TEXT SECTION:
★ ★ ★ ★ ★

Only in the same way that your posts' read that you always score better on each hole hitting driver. He knows every choice is a percentages game - everyone who plays the game knows that. Some just know their percentages better then others. If, for a given hole, I have a 90% of keeping it out of the trees with my 3wd, and only 60% with my driver, the choice is a no brainer.

 

 

And you over emphasize the importance of the recovery shot. A good recovery shot (no matter how much practice you put it) will rarely be able to make up scoring potential you lost by hitting a shot that needed to be recovered from. Even Broadie knows that it really is more important to avoid getting into trouble off the tee (see the quote above). You can't recover from OB, you can't recover from the majority of balls that go in hazards, and (at least on 95% of the course I play) when in the trees, a real good recovery shot will only get you back into the fairway and hopefully take double or worse out of play. So for most practice would be better spent elsewhere.

 

I don't know how to respond, Stuart. You've posted this several times and I've always responded the same way. I'm not advocating for an insane approach where you bomb every hole and say damn the torpedoes. I am, however, advocating that over X rounds a golfer *should* have Y OB shots. If they don't, they arn't being aggressive enough. I am also saying that most golfers are more scared of bad shots then they are enthused for good shots.

 

You don't "always score better on each hole hitting driver". That would be insane. There are 18 holes in a round, and 18*X in a season. One hole doesn't matter very much. It is my opinion that the majority of golfers are way too timid because they are scared of the hole they are currently on and don't think about the cumulative effect of more aggression over the course of a round or a season. I could be wrong, but this is my experience. Course management is very important and I think most (especially in the context of the OP) are too timid than is optimal. That isn't the same thing as me telling people to hit driver every hole because water hazards don't matter.

 

A good recovery shot (no matter how much practice you put it) will rarely be able to make up scoring potential you lost by hitting a shot that needed to be recovered from.

 

Right, but again you are only looking at that hole in isolation. The "scoring potential" (if you keep playing aggressively) might show up 4 holes later. Obviously *once you've hit the shot* if its in the garbage you wish you had done something else. But comitting to an aggressive strategy and practicing shots on the range that an aggressive strategy tends to lead to (punch outs to the fringe, FW bunkers, off waste, line drive nGIRs out of gnarly rough, etc...)

★ ★ ★ ★ ★

TO DO:
1. Translate this sentence from the golf discussion into Spanish: "One hole doesn't matter very much."
2. Return the stretch of the golf discussion from "Only in the" to "a no brainer.", word for word.

[Data excerpts]
★ ★ ★ ★ ★

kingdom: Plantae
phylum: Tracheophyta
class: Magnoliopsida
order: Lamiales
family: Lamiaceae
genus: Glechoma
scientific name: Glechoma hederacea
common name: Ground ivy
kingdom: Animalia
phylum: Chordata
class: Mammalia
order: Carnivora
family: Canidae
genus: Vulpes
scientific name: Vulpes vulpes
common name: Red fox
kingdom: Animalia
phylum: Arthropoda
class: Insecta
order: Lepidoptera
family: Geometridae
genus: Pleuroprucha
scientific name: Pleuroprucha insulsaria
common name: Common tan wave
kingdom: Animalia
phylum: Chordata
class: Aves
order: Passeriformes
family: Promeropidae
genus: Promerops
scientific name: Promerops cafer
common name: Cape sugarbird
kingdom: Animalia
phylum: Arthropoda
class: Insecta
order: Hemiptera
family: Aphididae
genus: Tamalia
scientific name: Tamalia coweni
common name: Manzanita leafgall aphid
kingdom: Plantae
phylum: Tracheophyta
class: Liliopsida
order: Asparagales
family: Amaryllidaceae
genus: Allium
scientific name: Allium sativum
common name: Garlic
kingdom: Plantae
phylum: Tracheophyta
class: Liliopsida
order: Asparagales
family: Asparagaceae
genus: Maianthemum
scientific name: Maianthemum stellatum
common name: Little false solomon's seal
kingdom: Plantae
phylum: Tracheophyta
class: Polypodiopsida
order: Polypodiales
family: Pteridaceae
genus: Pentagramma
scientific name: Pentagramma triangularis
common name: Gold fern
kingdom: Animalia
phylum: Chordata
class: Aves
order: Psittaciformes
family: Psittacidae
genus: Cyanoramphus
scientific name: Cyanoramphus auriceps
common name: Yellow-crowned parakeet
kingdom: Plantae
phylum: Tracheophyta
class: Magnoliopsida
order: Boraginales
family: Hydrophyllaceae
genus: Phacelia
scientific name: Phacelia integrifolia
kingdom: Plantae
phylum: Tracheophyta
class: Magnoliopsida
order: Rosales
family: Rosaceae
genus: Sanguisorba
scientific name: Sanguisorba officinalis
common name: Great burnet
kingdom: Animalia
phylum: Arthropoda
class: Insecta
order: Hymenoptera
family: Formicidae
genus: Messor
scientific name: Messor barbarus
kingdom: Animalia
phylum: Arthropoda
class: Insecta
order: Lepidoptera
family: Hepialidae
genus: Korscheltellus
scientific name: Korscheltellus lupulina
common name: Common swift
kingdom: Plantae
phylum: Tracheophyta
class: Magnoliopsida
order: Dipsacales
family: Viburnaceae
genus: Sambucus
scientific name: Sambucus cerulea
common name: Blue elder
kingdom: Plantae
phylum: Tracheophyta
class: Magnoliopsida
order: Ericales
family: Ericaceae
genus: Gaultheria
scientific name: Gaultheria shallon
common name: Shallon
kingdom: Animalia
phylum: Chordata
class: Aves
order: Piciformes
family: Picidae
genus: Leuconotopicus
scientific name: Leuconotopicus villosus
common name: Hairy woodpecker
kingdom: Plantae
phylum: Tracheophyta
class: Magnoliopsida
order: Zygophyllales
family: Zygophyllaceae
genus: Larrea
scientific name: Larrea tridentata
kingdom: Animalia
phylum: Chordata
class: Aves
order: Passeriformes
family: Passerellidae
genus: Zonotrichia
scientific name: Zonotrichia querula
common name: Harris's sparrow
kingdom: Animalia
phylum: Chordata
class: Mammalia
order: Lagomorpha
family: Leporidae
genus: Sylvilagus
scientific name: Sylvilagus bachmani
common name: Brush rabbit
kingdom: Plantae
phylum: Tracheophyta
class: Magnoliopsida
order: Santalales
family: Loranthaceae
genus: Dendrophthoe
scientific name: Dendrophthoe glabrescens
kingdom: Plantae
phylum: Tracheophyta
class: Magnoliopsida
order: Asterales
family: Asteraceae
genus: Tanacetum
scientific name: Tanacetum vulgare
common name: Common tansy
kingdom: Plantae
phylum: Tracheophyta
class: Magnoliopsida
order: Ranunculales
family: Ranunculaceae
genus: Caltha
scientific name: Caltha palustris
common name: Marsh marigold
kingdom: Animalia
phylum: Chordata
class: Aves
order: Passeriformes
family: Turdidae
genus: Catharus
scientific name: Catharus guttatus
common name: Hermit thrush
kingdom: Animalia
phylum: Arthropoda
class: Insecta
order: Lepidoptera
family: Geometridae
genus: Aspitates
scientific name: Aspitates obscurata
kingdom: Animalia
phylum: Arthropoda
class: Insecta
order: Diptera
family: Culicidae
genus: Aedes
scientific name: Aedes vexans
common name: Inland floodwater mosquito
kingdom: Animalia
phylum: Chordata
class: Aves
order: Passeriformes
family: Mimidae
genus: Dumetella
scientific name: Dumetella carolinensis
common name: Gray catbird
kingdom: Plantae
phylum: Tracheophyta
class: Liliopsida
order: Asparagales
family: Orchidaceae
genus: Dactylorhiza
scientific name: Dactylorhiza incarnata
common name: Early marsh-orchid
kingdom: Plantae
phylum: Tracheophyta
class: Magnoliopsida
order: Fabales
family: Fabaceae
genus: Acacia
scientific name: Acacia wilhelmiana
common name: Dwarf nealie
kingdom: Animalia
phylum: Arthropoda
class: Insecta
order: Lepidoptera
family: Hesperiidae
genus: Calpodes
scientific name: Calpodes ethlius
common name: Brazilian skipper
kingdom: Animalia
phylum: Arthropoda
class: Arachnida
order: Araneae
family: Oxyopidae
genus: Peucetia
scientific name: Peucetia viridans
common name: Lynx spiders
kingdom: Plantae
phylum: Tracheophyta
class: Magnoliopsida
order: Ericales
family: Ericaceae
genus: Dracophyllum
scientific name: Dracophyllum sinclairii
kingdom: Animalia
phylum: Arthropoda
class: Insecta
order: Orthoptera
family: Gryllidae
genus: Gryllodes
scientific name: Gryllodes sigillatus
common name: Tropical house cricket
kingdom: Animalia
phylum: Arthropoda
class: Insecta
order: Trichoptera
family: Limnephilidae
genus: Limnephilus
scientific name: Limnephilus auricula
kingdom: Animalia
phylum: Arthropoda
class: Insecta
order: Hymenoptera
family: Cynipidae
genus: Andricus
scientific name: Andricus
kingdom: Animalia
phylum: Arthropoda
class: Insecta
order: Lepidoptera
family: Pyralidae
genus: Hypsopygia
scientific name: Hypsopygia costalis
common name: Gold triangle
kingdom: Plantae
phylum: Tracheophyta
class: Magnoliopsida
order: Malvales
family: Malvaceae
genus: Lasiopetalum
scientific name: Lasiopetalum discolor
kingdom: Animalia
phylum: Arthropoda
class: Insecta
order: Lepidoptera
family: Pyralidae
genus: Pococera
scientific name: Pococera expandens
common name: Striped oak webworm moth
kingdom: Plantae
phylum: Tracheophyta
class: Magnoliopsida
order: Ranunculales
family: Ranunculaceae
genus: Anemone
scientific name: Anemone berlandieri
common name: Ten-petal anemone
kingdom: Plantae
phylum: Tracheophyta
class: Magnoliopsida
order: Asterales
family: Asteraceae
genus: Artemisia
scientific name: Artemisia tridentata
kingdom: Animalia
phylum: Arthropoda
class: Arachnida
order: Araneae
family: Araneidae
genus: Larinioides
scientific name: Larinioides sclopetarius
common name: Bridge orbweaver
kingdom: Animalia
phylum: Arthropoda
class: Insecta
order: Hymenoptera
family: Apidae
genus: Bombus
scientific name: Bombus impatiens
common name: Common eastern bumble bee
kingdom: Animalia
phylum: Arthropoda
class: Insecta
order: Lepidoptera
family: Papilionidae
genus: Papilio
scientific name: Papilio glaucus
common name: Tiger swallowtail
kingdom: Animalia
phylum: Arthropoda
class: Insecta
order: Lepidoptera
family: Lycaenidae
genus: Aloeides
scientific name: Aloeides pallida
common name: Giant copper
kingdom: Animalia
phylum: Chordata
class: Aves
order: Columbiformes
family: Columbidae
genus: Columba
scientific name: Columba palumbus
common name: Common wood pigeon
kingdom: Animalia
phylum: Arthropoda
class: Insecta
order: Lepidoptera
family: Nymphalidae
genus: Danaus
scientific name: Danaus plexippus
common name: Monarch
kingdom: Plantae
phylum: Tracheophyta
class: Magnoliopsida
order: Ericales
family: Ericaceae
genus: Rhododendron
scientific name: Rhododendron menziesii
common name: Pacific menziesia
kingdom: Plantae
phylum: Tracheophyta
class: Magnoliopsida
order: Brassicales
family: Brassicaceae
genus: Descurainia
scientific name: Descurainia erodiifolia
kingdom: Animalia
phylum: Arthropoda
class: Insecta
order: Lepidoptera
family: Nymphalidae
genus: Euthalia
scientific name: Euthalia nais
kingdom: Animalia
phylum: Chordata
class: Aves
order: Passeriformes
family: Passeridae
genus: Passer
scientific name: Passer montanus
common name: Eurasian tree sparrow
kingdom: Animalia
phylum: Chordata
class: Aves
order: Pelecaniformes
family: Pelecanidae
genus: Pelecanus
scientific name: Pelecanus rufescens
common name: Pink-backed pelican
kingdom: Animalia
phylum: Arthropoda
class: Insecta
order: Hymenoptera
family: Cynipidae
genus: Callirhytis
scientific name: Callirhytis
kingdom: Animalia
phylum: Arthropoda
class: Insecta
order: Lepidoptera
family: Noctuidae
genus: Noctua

★ ★ ★ ★ ★

SOLUTIONS BY TASK:
1. Un solo hoyo no importa mucho.

2.
Only in the same way that your posts' read that you always score better on each hole hitting driver. He knows every choice is a percentages game - everyone who plays the game knows that. Some just know their percentages better then others. If, for a given hole, I have a 90% of keeping it out of the trees with my 3wd, and only 60% with my driver, the choice is a no brainer.